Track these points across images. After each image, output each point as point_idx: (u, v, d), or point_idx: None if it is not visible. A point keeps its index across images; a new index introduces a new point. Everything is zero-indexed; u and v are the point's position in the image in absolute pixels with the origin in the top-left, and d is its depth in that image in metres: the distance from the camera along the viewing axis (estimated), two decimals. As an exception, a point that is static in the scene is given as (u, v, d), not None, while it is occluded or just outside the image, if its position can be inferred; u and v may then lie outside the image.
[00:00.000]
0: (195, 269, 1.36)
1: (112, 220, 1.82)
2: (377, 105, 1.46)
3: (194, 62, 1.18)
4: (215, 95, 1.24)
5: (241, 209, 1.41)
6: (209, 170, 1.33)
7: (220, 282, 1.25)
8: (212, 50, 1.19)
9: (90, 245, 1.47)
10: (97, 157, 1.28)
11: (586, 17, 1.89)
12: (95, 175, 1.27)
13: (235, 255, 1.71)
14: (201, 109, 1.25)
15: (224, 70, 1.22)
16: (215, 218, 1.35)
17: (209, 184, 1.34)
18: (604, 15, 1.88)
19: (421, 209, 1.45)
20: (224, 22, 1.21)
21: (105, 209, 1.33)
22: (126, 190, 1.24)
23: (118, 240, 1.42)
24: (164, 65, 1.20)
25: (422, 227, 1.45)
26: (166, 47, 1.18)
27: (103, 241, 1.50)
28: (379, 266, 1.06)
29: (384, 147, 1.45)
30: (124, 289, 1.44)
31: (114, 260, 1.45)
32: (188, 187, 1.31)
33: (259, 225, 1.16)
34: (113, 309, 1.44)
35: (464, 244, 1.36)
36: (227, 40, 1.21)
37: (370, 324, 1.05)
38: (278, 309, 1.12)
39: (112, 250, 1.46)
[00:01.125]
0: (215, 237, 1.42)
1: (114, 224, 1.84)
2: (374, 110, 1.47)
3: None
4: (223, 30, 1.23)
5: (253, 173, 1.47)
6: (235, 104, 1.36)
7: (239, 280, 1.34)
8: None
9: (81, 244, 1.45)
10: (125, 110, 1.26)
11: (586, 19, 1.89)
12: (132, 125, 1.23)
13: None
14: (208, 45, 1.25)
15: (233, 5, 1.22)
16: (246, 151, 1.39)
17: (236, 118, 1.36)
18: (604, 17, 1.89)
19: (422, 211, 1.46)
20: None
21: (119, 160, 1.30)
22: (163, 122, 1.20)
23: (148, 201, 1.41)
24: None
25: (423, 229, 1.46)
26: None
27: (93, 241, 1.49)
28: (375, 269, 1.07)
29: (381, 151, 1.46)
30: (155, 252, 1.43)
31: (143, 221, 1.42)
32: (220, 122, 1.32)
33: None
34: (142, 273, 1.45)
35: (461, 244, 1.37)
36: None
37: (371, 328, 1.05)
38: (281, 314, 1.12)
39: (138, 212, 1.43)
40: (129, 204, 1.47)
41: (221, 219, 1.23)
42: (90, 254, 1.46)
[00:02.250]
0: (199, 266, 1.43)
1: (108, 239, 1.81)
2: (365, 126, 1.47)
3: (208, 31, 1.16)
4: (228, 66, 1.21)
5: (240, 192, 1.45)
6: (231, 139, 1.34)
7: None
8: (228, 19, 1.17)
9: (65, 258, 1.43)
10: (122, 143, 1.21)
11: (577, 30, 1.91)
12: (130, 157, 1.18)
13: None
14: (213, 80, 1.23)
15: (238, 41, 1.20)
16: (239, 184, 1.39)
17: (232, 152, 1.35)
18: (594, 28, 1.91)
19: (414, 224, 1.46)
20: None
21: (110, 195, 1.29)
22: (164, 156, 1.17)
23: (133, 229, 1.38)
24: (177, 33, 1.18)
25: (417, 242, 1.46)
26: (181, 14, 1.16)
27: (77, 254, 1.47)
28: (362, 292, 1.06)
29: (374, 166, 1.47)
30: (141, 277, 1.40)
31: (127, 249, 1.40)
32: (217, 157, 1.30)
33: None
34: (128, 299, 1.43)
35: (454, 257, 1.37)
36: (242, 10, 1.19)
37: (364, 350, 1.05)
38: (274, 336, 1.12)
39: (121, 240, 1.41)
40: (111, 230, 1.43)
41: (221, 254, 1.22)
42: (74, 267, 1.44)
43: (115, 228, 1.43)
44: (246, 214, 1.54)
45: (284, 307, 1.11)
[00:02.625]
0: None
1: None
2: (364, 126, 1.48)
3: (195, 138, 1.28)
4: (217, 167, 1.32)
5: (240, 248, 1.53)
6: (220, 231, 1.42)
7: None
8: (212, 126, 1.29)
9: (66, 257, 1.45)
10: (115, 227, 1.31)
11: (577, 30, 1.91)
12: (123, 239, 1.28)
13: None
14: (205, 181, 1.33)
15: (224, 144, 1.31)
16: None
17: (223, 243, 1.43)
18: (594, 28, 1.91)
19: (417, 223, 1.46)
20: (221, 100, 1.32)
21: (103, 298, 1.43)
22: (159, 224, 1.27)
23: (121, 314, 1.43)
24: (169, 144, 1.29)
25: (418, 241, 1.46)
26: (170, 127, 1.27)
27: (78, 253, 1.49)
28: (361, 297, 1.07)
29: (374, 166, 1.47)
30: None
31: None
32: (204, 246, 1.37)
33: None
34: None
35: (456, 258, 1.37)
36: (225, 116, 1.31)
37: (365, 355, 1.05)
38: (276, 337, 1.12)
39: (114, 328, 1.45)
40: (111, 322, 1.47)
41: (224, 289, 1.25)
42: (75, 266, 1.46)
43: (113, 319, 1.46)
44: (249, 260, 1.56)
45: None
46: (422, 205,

---

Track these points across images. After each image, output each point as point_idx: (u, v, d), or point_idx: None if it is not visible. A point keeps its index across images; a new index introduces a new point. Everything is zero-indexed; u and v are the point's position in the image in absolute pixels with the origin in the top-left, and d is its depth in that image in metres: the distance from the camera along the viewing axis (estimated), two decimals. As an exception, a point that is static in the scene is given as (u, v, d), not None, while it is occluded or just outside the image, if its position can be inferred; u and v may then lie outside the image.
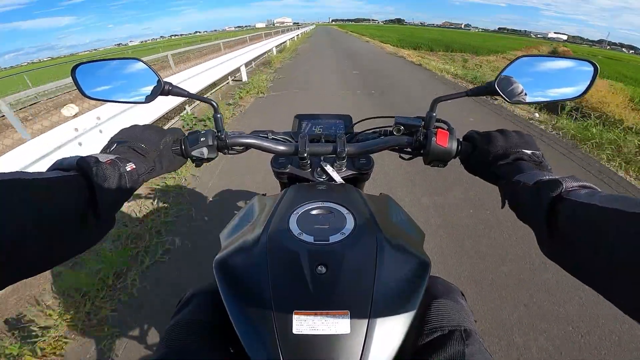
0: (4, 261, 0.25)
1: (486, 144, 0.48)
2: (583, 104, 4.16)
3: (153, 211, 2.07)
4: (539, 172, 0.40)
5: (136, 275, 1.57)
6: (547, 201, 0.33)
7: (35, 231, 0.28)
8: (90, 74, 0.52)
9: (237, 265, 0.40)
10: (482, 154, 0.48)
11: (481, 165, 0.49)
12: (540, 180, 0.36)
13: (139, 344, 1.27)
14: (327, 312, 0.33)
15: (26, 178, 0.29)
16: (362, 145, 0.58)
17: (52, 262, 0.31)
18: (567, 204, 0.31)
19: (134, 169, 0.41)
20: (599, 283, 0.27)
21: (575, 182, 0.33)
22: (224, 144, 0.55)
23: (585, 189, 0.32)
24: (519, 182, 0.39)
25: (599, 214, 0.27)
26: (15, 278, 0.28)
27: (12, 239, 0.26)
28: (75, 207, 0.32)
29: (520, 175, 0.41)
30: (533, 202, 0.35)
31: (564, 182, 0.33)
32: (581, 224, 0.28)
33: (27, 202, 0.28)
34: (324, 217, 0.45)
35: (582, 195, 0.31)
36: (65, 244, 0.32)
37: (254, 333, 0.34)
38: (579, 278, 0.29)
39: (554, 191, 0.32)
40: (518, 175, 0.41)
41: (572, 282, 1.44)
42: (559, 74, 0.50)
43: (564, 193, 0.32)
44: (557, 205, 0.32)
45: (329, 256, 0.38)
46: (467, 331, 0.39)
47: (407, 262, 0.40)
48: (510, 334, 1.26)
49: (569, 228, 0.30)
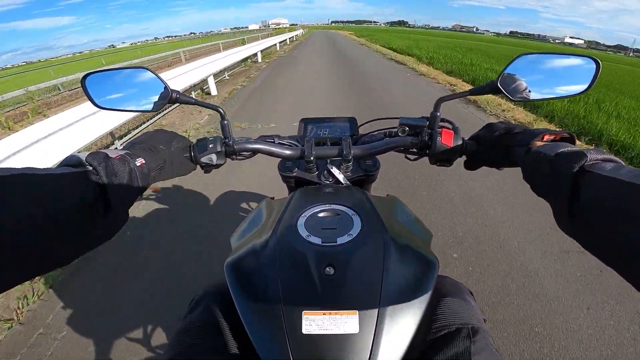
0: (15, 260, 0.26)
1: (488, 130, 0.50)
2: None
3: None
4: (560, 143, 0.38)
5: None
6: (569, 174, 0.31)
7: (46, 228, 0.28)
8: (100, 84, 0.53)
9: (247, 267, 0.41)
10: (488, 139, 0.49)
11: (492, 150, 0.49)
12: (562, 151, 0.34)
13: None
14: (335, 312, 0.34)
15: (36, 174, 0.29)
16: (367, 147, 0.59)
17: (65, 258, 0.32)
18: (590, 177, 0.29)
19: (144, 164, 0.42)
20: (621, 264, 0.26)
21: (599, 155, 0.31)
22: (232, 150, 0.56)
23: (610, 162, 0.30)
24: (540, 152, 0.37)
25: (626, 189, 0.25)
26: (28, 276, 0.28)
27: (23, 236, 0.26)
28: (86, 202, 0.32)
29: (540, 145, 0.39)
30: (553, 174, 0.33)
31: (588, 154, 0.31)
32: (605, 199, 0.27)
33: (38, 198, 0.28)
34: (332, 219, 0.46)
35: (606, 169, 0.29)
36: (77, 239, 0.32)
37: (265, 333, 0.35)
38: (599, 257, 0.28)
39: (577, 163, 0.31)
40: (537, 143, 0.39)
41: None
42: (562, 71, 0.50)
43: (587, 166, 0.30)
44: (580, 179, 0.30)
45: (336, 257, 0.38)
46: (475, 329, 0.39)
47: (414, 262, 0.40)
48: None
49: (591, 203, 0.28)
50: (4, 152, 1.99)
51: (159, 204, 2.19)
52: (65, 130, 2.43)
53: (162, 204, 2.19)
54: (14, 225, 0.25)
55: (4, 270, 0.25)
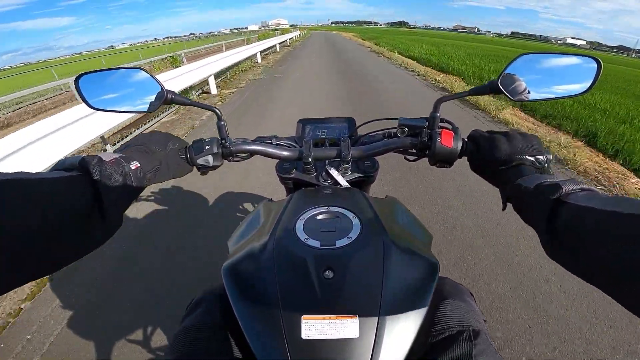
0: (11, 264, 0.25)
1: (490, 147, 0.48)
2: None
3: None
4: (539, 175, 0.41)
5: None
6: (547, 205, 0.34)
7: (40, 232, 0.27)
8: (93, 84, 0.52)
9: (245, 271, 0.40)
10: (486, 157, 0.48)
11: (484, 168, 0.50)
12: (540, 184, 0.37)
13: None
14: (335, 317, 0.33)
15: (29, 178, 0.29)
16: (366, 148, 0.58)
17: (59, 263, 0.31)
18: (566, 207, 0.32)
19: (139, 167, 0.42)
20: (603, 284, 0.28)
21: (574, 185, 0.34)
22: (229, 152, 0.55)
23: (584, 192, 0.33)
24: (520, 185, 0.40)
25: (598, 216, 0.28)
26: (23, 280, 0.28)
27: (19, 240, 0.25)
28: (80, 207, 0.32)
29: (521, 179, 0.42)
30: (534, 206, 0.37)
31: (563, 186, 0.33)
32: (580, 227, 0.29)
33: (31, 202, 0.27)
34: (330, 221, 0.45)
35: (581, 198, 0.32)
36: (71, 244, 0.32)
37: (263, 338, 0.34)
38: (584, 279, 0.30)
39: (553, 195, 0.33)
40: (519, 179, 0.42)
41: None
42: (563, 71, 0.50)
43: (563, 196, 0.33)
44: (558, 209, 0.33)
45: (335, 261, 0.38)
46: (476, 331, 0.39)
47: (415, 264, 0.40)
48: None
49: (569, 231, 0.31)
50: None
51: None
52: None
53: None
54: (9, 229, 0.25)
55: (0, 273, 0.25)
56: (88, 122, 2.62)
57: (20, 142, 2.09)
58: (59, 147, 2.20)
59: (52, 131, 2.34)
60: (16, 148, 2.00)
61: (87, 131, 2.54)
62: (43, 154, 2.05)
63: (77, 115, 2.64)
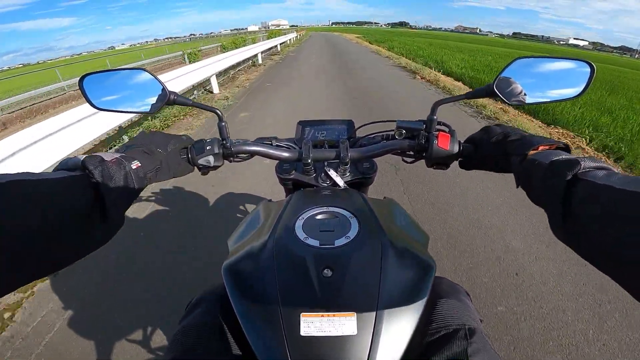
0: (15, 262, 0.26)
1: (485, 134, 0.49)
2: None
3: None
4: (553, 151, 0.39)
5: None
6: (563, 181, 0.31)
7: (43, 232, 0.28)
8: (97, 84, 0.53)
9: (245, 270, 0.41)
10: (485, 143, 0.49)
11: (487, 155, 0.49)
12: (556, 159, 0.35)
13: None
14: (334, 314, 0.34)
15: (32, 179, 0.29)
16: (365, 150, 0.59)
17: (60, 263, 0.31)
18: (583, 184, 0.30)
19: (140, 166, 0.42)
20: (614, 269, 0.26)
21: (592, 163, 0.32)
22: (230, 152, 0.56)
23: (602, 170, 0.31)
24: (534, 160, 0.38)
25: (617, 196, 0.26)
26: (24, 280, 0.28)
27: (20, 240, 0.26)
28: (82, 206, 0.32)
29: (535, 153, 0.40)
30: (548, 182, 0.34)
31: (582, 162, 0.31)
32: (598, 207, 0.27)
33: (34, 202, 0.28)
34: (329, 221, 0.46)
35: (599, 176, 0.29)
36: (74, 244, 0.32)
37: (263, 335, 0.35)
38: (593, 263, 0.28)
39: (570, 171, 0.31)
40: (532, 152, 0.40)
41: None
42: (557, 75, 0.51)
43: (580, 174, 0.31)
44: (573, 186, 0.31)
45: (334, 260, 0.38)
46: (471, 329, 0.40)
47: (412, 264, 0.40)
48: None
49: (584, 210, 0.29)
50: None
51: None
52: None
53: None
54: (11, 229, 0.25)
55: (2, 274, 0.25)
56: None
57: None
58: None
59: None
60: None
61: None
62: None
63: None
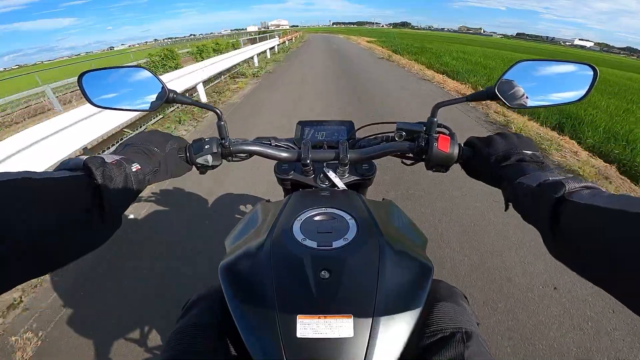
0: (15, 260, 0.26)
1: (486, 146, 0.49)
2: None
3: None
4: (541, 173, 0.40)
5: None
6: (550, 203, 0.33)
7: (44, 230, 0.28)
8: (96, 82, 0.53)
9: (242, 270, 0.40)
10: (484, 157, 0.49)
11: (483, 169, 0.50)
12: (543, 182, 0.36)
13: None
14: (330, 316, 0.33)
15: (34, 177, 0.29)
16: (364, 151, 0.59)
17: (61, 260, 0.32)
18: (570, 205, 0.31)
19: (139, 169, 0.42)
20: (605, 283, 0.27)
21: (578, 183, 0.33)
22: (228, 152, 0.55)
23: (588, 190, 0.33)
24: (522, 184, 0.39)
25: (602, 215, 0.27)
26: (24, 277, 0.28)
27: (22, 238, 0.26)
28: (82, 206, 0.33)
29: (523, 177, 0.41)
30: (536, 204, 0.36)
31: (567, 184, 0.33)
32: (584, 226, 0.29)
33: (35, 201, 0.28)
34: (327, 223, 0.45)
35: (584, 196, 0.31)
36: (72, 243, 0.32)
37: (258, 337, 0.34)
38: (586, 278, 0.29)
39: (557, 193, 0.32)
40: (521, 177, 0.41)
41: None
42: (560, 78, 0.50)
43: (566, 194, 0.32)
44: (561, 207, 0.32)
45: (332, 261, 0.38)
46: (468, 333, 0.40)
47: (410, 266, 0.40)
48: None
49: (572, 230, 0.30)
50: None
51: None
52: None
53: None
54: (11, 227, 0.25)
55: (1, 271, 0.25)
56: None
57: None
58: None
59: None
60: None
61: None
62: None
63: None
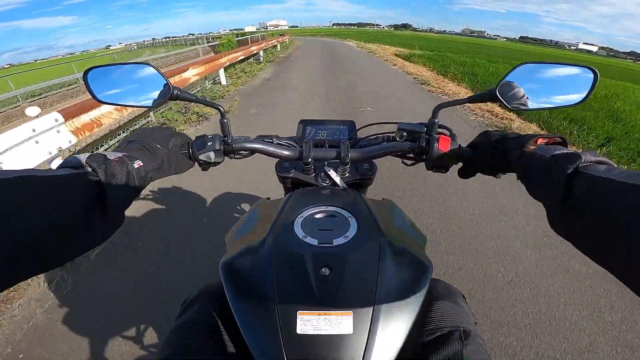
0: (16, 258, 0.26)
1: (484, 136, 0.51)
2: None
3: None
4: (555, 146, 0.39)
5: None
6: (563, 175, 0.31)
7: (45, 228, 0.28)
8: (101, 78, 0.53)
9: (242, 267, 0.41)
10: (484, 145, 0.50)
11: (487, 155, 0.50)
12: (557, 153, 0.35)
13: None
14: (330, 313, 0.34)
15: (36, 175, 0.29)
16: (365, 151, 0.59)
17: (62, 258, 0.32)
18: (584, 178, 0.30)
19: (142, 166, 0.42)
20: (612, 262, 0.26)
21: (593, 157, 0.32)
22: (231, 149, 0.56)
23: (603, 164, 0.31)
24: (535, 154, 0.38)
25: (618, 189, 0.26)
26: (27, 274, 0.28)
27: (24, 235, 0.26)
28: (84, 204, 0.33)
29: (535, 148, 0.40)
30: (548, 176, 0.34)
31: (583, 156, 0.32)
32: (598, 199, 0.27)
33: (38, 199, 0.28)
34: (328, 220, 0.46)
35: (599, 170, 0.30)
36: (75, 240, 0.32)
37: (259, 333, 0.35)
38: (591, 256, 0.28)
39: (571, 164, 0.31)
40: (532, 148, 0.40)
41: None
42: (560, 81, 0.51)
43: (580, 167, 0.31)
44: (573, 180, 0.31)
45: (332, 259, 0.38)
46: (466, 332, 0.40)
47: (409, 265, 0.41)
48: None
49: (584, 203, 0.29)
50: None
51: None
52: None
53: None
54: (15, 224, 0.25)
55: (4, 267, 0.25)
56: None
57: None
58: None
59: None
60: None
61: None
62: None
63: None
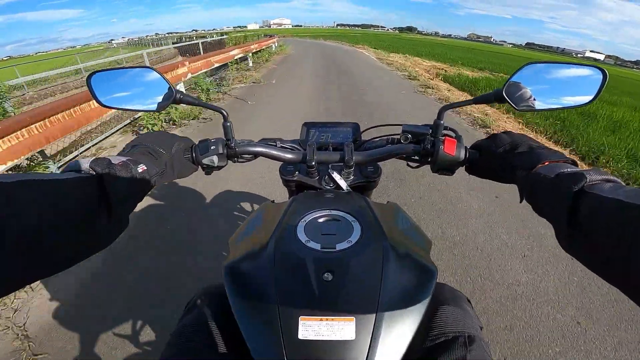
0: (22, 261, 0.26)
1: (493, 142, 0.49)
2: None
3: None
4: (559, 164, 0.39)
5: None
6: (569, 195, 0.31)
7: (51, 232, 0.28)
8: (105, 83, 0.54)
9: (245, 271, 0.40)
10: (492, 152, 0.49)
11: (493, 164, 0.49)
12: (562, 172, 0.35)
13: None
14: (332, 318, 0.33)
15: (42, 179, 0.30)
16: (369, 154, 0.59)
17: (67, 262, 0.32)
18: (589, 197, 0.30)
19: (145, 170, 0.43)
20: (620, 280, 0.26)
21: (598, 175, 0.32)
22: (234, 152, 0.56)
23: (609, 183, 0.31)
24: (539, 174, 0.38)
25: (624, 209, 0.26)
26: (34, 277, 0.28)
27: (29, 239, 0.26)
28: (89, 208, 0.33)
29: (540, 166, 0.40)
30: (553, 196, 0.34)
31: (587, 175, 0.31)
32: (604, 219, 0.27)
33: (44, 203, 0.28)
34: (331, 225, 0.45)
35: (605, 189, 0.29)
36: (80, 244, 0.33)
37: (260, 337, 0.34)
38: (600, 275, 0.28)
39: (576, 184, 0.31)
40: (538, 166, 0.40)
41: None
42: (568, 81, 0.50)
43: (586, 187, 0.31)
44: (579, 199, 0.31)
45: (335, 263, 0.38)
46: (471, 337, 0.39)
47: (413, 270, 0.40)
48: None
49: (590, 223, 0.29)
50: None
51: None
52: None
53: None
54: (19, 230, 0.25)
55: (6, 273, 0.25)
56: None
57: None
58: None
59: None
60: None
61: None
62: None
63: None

- _What to do_
Could you restate word for word the lines above, from the one that contains "3: (194, 62, 1.18)" through the one that contains "39: (112, 250, 1.46)", and no others?

- _Response for this exercise_
3: (194, 62, 1.18)
4: (215, 95, 1.24)
5: (241, 209, 1.41)
6: (209, 170, 1.33)
7: (220, 282, 1.25)
8: (212, 50, 1.19)
9: (90, 245, 1.47)
10: (97, 157, 1.28)
11: (586, 17, 1.89)
12: (95, 175, 1.27)
13: (235, 255, 1.71)
14: (201, 109, 1.25)
15: (224, 70, 1.22)
16: (215, 218, 1.35)
17: (209, 184, 1.34)
18: (604, 15, 1.88)
19: (421, 209, 1.45)
20: (224, 22, 1.21)
21: (105, 209, 1.33)
22: (126, 190, 1.24)
23: (118, 240, 1.42)
24: (164, 65, 1.20)
25: (422, 227, 1.45)
26: (166, 47, 1.18)
27: (103, 241, 1.50)
28: (379, 266, 1.06)
29: (384, 147, 1.45)
30: (124, 289, 1.44)
31: (114, 260, 1.45)
32: (188, 187, 1.31)
33: (259, 225, 1.16)
34: (113, 309, 1.44)
35: (464, 244, 1.36)
36: (227, 40, 1.21)
37: (370, 324, 1.05)
38: (278, 309, 1.12)
39: (112, 250, 1.46)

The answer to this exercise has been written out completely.